Apple is outsourcing its Chinese iCloud operations to a local firm in southern China starting on February 28th, as spotted by 9to5Mac. The move has been known since last year when Apple announced its partnership with the firm, but the exact date was confirmed today.
The firm is called Guizhou-Cloud Big Data (GCBD). It’s based in Guizhou Province and supervised by a board ran by government-owned businesses. In emails to mainland Chinese customers, Apple says that the move enables “us to continue improving the speed and reliability of iCloud and to comply with Chinese regulations.”
But there’s also the chance that closer ties with the Chinese government might mean more regulation, which Apple has a record of abiding closely to in the past. Last July, Apple deleted VPN apps from the App Store that had helped netizens evade Chinese censorship, “because it includes content that is illegal in China.” Those who aren’t happy with the move at least have the option of closing their iCloud accounts.
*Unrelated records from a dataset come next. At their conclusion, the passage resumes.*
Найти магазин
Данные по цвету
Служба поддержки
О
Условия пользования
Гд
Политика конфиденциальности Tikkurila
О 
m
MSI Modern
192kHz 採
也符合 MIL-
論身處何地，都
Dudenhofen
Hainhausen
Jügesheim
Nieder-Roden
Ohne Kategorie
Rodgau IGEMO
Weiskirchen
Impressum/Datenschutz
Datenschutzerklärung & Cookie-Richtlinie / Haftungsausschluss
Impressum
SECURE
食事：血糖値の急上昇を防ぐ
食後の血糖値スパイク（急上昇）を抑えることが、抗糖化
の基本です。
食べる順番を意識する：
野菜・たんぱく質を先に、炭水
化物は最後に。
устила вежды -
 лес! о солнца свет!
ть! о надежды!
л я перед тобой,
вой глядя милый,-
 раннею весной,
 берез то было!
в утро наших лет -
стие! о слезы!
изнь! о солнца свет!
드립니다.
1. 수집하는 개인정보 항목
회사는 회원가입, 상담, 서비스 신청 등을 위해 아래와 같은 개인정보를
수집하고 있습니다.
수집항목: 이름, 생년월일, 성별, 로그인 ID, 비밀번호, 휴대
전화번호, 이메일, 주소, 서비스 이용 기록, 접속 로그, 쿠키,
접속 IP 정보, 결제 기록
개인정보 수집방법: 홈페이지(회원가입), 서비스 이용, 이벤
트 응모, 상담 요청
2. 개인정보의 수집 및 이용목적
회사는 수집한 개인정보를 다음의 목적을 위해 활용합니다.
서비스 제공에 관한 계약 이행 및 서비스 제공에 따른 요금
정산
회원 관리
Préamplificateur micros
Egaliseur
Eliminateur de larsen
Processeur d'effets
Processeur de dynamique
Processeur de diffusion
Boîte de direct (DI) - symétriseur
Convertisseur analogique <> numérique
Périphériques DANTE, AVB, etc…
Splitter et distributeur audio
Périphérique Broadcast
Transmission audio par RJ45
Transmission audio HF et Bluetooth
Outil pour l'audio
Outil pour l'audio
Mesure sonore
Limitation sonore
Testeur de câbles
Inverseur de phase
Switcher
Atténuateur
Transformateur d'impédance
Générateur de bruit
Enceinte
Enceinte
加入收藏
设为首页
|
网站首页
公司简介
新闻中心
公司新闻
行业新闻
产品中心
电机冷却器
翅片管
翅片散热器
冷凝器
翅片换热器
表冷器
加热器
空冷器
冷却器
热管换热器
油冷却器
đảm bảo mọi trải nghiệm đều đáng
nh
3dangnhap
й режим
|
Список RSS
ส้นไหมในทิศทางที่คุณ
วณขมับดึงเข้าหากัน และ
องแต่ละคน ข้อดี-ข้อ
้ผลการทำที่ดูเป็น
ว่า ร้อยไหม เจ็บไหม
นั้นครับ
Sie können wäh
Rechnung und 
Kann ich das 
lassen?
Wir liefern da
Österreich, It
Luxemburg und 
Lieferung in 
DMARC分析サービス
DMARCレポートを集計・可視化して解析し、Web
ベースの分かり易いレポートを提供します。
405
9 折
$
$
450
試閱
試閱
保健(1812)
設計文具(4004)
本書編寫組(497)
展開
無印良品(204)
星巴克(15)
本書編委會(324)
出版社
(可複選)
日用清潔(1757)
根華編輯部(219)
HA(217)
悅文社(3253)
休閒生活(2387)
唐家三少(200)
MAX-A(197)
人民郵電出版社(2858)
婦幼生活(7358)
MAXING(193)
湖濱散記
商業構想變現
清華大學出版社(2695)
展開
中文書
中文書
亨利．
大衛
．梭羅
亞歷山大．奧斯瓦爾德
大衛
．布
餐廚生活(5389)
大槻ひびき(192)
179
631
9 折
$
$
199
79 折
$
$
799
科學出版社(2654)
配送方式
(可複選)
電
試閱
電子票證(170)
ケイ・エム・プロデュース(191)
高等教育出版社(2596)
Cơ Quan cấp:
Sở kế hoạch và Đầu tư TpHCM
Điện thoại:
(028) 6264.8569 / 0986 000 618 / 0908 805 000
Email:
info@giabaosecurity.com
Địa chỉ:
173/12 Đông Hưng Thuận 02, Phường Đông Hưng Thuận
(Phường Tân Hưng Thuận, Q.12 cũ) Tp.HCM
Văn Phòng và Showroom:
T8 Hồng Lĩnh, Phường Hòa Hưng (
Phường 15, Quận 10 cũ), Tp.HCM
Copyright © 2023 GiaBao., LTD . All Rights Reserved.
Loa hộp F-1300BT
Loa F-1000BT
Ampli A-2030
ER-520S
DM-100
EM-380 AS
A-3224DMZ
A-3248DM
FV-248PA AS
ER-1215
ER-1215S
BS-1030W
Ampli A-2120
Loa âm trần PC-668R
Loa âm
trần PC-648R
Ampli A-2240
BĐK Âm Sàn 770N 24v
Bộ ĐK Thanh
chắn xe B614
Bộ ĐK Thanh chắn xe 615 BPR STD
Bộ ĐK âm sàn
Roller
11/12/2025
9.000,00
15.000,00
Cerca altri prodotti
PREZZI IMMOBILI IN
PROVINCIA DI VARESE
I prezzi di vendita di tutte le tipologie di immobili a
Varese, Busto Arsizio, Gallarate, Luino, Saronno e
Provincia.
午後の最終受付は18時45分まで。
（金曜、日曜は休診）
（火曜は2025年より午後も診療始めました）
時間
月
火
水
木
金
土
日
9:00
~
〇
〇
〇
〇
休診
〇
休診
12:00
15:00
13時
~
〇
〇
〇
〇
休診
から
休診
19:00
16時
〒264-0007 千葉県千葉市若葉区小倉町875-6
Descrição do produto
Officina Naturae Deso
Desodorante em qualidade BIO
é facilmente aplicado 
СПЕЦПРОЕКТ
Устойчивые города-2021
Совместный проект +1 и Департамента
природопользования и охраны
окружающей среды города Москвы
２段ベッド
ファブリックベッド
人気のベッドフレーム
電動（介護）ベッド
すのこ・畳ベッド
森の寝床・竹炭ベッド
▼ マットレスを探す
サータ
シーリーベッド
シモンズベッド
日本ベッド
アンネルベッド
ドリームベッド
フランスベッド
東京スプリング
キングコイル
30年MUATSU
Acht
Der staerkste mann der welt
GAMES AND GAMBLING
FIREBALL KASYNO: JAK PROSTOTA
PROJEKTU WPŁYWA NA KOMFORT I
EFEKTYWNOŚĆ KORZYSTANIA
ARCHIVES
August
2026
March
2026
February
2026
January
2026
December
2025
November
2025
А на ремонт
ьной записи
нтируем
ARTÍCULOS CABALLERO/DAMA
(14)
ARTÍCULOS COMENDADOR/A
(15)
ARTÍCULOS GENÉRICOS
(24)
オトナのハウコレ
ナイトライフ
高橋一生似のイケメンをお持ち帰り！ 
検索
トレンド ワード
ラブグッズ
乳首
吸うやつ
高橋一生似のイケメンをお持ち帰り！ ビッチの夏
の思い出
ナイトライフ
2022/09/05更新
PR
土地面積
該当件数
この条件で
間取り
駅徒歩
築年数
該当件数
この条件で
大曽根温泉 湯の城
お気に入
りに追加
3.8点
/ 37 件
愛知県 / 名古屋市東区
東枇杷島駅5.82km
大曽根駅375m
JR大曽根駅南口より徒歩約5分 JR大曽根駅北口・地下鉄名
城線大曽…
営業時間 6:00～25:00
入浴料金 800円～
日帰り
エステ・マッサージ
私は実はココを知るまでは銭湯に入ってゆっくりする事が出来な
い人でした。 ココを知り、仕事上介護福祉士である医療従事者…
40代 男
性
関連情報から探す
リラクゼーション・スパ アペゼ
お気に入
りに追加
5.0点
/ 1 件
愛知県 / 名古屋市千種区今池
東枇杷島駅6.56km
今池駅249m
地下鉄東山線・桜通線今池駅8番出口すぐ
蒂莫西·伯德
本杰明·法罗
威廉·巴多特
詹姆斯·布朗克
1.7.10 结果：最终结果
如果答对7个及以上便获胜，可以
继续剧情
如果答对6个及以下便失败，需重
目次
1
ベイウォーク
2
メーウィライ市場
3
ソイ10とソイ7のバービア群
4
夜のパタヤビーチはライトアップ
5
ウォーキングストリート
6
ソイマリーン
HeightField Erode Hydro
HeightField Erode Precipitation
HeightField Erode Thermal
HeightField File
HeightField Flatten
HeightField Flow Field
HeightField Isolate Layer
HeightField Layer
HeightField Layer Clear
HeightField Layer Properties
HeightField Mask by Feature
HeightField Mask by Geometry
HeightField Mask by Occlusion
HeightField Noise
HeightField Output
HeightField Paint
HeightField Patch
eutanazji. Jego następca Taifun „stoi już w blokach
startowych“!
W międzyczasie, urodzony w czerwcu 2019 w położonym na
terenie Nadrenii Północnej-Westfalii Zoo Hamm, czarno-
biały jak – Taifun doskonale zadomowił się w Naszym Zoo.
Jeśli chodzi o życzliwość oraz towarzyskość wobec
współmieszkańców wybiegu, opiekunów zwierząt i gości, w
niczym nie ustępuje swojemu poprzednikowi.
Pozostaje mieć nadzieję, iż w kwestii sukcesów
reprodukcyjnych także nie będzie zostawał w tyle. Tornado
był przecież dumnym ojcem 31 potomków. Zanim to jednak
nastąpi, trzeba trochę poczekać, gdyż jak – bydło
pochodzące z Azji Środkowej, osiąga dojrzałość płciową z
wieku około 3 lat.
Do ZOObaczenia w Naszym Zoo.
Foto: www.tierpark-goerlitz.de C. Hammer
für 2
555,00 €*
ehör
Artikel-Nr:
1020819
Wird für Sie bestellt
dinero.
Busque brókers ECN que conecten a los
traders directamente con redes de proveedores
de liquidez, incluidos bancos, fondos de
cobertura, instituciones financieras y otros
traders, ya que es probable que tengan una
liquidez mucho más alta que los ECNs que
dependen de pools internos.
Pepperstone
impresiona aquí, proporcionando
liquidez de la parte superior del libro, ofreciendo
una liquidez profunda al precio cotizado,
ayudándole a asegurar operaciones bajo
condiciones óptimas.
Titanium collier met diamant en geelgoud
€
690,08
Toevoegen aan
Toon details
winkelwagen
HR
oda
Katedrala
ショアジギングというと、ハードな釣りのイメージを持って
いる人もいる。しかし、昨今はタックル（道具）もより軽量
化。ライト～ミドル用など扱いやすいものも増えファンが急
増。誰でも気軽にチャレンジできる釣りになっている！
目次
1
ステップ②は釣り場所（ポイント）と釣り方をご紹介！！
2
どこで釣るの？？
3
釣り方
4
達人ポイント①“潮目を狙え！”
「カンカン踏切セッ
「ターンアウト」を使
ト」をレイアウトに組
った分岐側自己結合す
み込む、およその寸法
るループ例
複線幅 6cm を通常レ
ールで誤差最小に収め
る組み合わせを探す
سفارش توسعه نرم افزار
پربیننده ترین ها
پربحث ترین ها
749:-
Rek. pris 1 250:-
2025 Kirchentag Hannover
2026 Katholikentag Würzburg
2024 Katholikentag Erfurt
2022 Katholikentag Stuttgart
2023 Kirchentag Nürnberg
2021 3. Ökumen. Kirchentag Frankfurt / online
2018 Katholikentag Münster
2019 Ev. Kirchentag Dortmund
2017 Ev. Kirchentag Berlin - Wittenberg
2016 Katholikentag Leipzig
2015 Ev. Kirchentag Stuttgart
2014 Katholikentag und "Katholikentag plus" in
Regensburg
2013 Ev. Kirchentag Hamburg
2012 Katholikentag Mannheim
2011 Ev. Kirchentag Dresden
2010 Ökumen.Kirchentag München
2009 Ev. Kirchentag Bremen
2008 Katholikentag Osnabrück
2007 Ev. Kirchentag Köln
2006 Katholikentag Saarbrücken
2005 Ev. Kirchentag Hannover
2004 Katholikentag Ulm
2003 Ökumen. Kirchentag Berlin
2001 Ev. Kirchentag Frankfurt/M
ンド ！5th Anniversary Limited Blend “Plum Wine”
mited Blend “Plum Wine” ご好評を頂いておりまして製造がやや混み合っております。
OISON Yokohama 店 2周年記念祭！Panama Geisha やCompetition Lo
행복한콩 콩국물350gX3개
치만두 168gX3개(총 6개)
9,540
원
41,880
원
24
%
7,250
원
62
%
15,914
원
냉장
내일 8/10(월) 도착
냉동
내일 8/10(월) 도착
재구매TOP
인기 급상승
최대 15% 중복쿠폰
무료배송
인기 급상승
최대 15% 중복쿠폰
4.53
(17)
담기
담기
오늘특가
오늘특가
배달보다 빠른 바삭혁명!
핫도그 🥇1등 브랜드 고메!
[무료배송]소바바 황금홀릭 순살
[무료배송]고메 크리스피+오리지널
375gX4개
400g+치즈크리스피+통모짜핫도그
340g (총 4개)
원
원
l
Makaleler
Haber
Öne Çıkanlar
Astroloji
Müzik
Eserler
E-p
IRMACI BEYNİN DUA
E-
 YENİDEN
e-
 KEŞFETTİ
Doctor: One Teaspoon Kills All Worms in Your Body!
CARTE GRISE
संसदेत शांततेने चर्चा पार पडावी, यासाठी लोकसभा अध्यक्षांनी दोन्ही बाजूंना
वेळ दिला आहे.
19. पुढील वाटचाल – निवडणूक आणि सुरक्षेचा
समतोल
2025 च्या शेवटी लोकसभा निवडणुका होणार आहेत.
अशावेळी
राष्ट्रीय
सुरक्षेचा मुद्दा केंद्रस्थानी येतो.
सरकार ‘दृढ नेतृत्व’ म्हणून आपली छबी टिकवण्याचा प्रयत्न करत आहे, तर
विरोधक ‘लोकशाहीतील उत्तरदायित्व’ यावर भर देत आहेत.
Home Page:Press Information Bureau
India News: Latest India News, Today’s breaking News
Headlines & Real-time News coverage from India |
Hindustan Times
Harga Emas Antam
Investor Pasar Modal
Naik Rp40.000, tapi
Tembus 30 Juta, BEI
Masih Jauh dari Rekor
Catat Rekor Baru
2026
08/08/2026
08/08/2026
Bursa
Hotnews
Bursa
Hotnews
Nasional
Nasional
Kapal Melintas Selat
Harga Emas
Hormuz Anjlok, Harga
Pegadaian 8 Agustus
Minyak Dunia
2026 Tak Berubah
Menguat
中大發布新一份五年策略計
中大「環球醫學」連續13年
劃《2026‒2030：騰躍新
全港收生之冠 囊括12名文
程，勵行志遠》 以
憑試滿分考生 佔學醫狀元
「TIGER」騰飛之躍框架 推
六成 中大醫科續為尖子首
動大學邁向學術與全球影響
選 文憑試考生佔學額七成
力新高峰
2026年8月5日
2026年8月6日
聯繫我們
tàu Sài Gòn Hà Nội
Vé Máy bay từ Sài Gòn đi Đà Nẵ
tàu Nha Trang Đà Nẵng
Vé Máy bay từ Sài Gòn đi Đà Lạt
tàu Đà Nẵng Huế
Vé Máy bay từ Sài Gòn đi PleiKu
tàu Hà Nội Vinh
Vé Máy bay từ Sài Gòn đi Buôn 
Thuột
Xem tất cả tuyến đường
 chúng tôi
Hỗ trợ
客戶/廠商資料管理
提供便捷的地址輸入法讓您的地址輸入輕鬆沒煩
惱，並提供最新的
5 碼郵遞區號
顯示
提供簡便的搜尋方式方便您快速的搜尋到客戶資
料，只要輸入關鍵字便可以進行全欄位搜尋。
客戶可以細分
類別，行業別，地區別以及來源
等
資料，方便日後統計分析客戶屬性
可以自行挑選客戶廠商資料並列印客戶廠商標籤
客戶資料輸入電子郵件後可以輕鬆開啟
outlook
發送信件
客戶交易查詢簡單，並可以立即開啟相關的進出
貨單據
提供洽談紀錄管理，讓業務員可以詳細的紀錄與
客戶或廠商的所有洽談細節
In February, Apple will transfer Chinese iCloud data to the GCBD-managed data center in Guizhou. It won’t make any visible difference to Chinese customers on the front-facing end, and Apple tells customers that data remains secure and private. “Apple has strong data privacy and security protections in place and no backdoors will be created into any of our systems,” it says.
The Verge has reached out to Apple for comment.